With the development of high-throughput single-nucleotide polymorphism (SNP) technologies, the vast number of SNPs in smaller samples poses a challenge to the application of classical statistical procedures. A possible solution is to use a two-stage approach for case-control data in which, in the first stage, a screening test selects a small number of SNPs for further analysis. The second stage then estimates the effects of the selected variables using logistic regression (logReg). Here, we introduce a novel approach in which the selection of SNPs is based on the permutation importance estimated by random forests (RFs). For this, we used the simulated data provided for the Genetic Analysis Workshop 15 without knowledge of the true model.
The data set was randomly split into a first and a second data set.
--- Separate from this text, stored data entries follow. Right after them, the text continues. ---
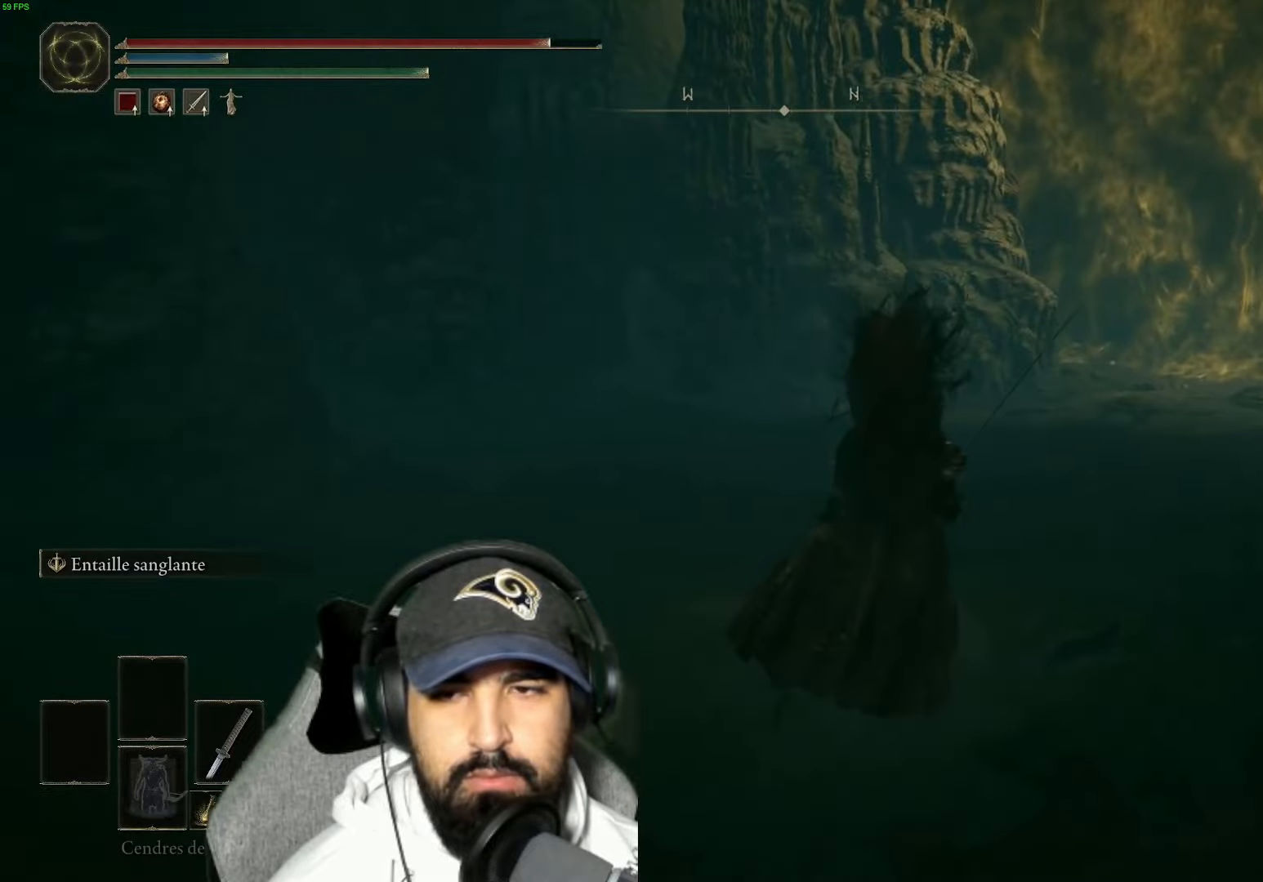
{"buttons": ["B"], "left_stick": "up-right", "right_stick": "center", "events": []}
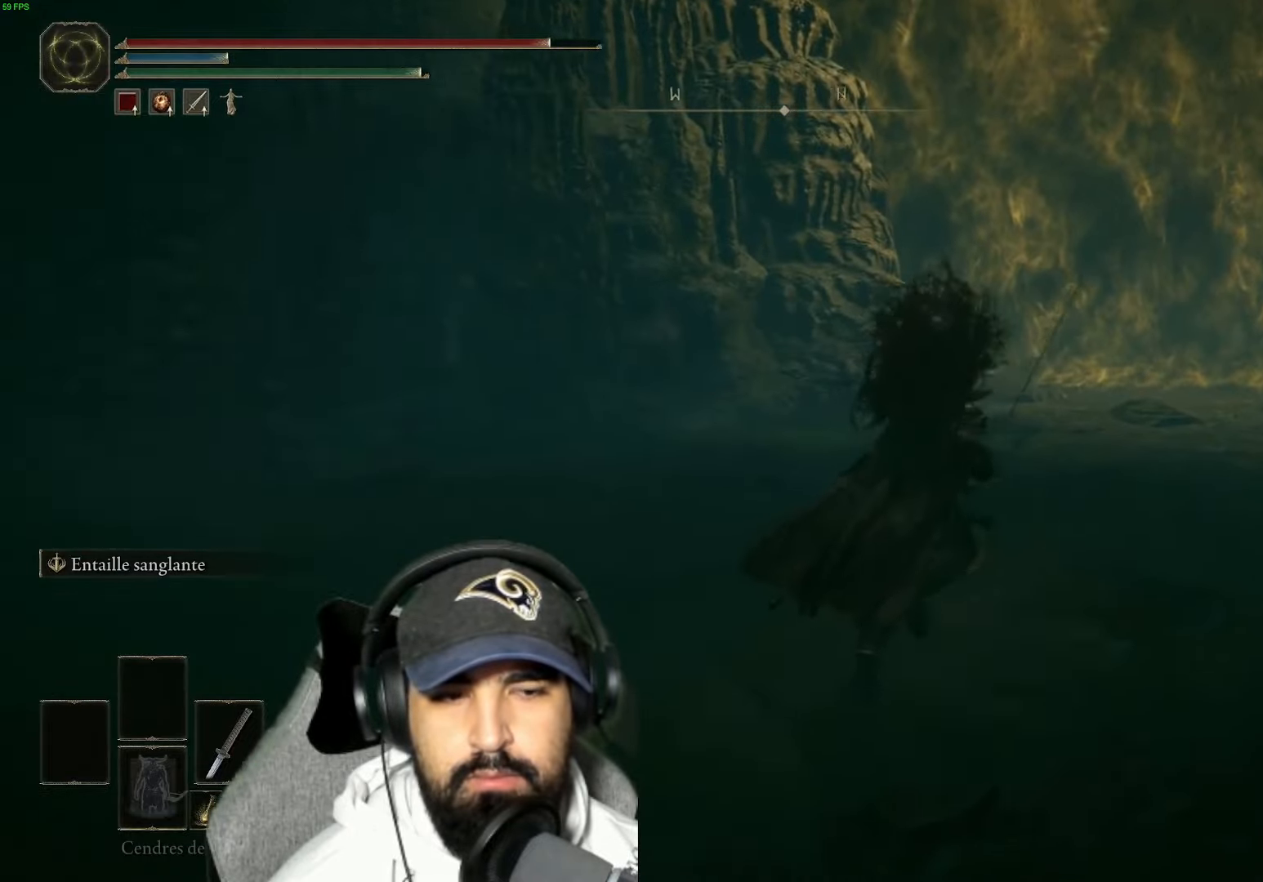
{"buttons": ["B"], "left_stick": "up", "right_stick": "center", "events": [[233, "left_stick", "up"]]}
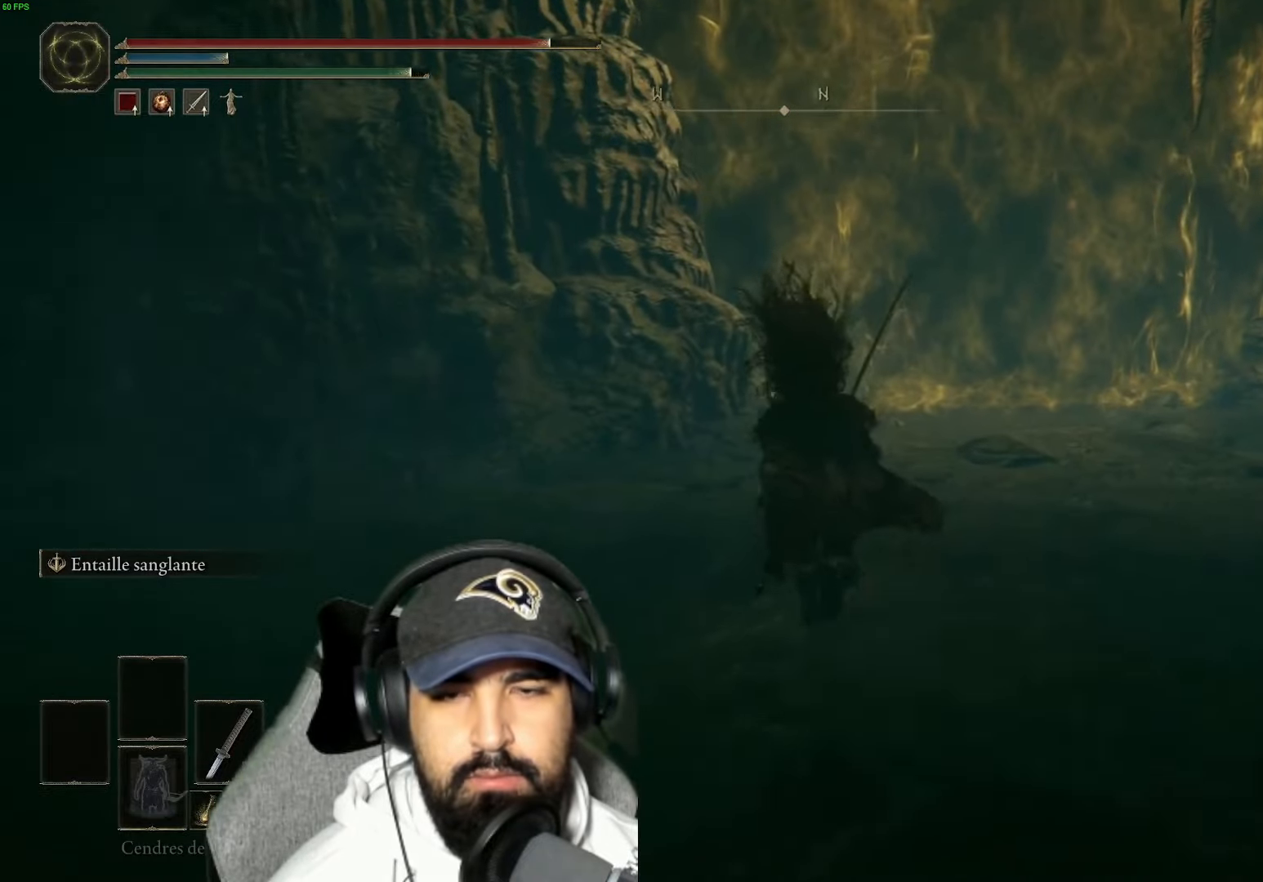
{"buttons": ["B"], "left_stick": "up", "right_stick": "center", "events": []}
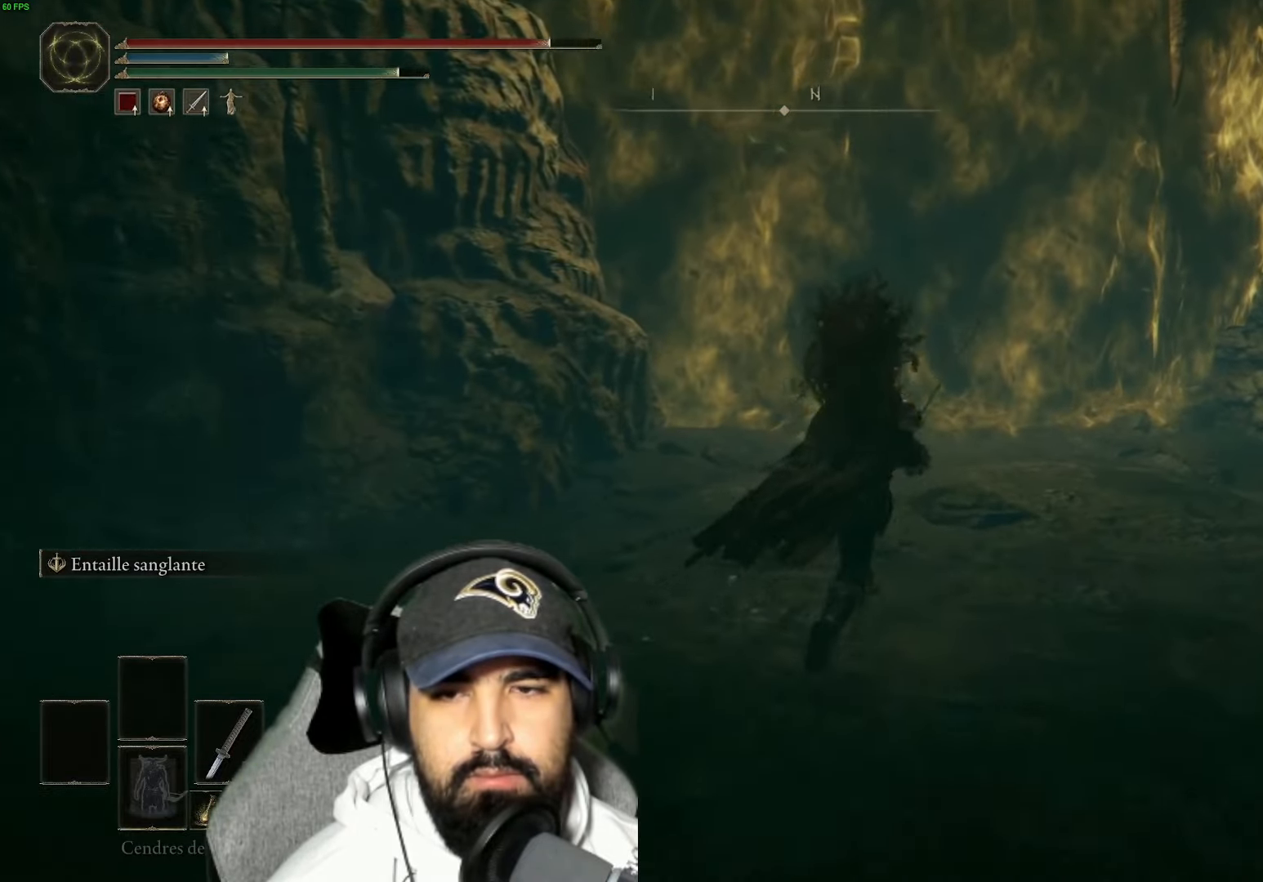
{"buttons": ["B"], "left_stick": "up", "right_stick": "center", "events": []}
In the first stage, RFs were grown to pre-select the 37 most important variables, and these were reduced to 32 variables by haplotype tagging. In the second stage, we estimated parameters using logReg.
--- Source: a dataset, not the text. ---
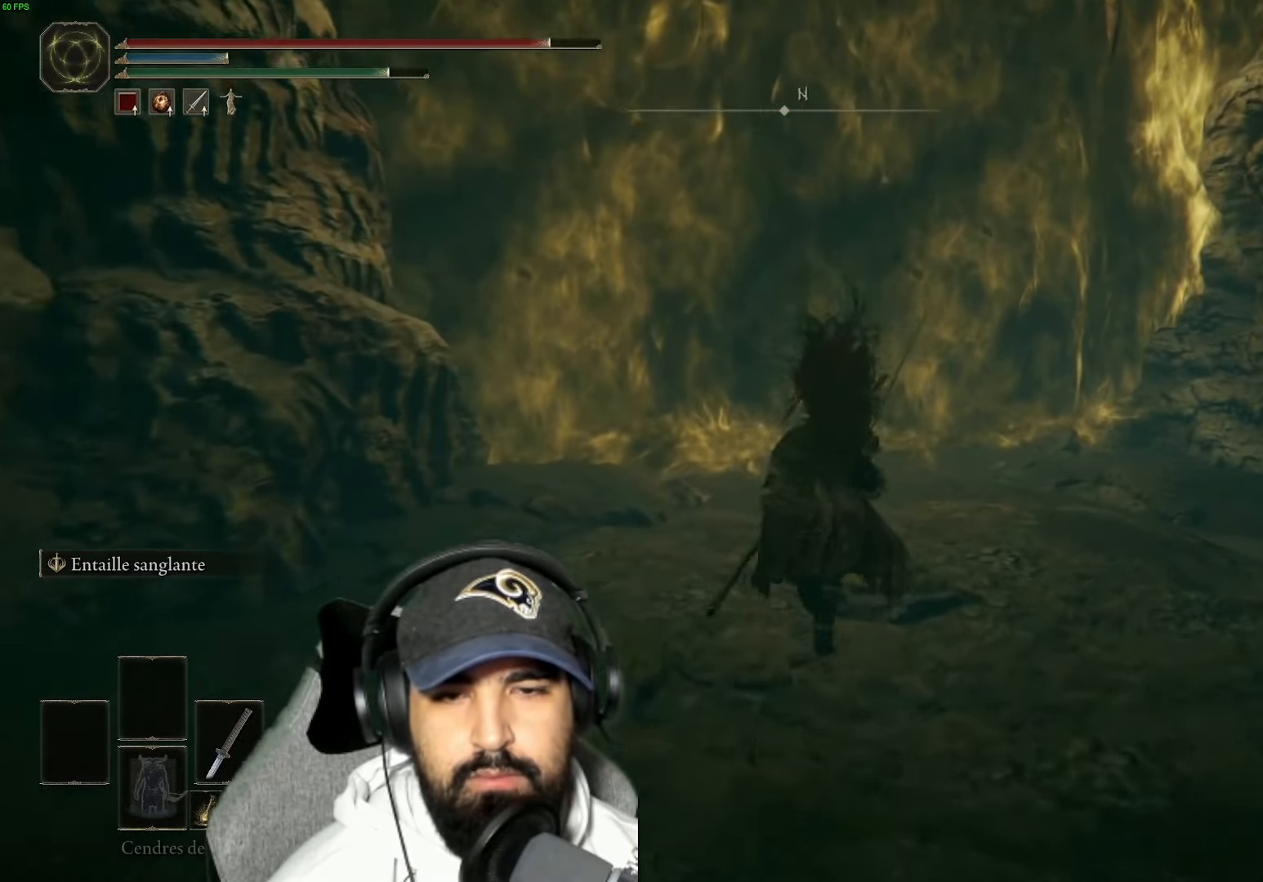
{"buttons": ["B"], "left_stick": "up", "right_stick": "center", "events": []}
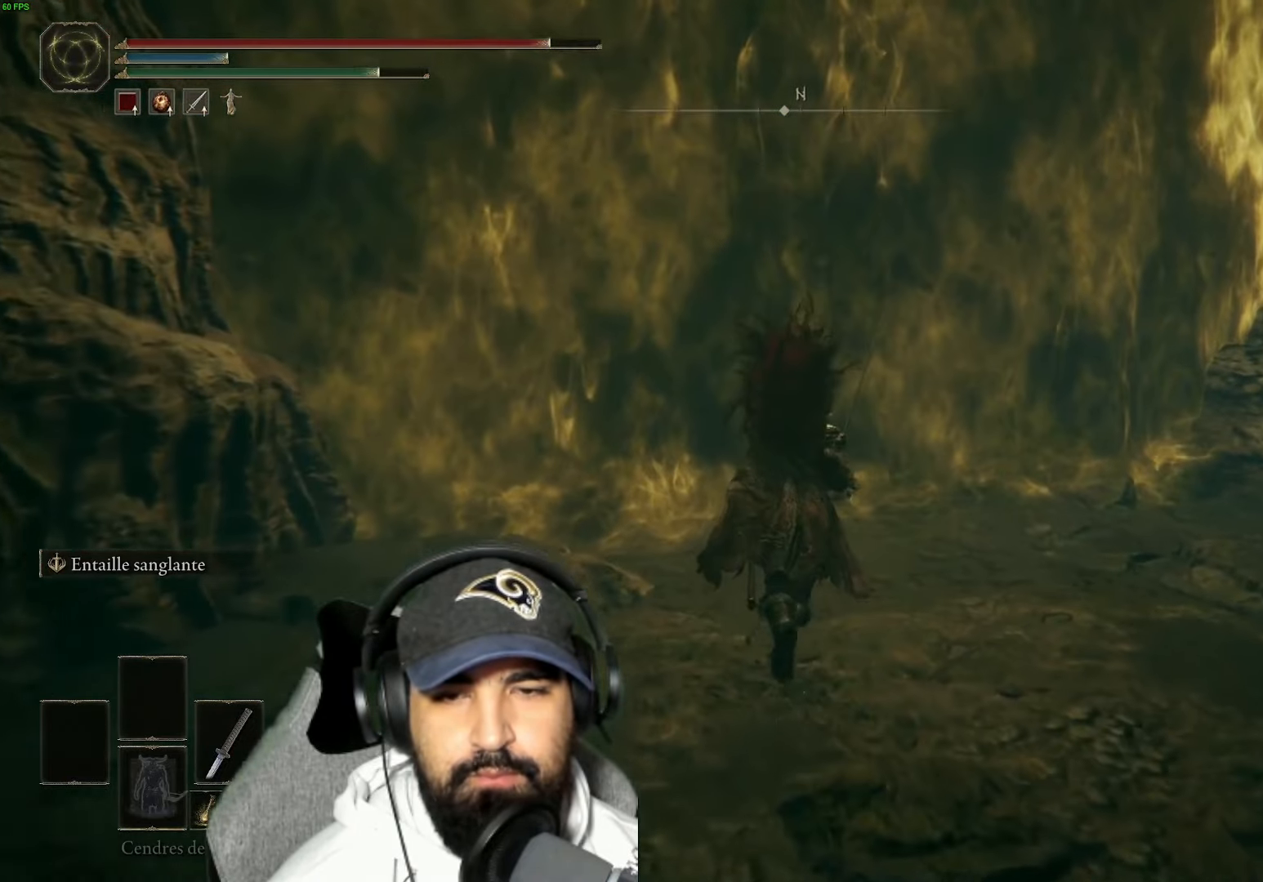
{"buttons": ["Y"], "left_stick": "up", "right_stick": "center", "events": [[316, "B", "up"], [483, "Y", "down"]]}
The highest effect estimates were obtained for five simulated loci. We detected smoking, gender, and the parental DR alleles as covariates. After correction for multiple testing, we identified two out of four genes simulated with a direct effect on rheumatoid arthritis risk and all covariates without any false positive.
We showed that a two-staged approach with a screening of SNPs by RFs is suitable to detect candidate SNPs in genome-wide association studies for complex diseases.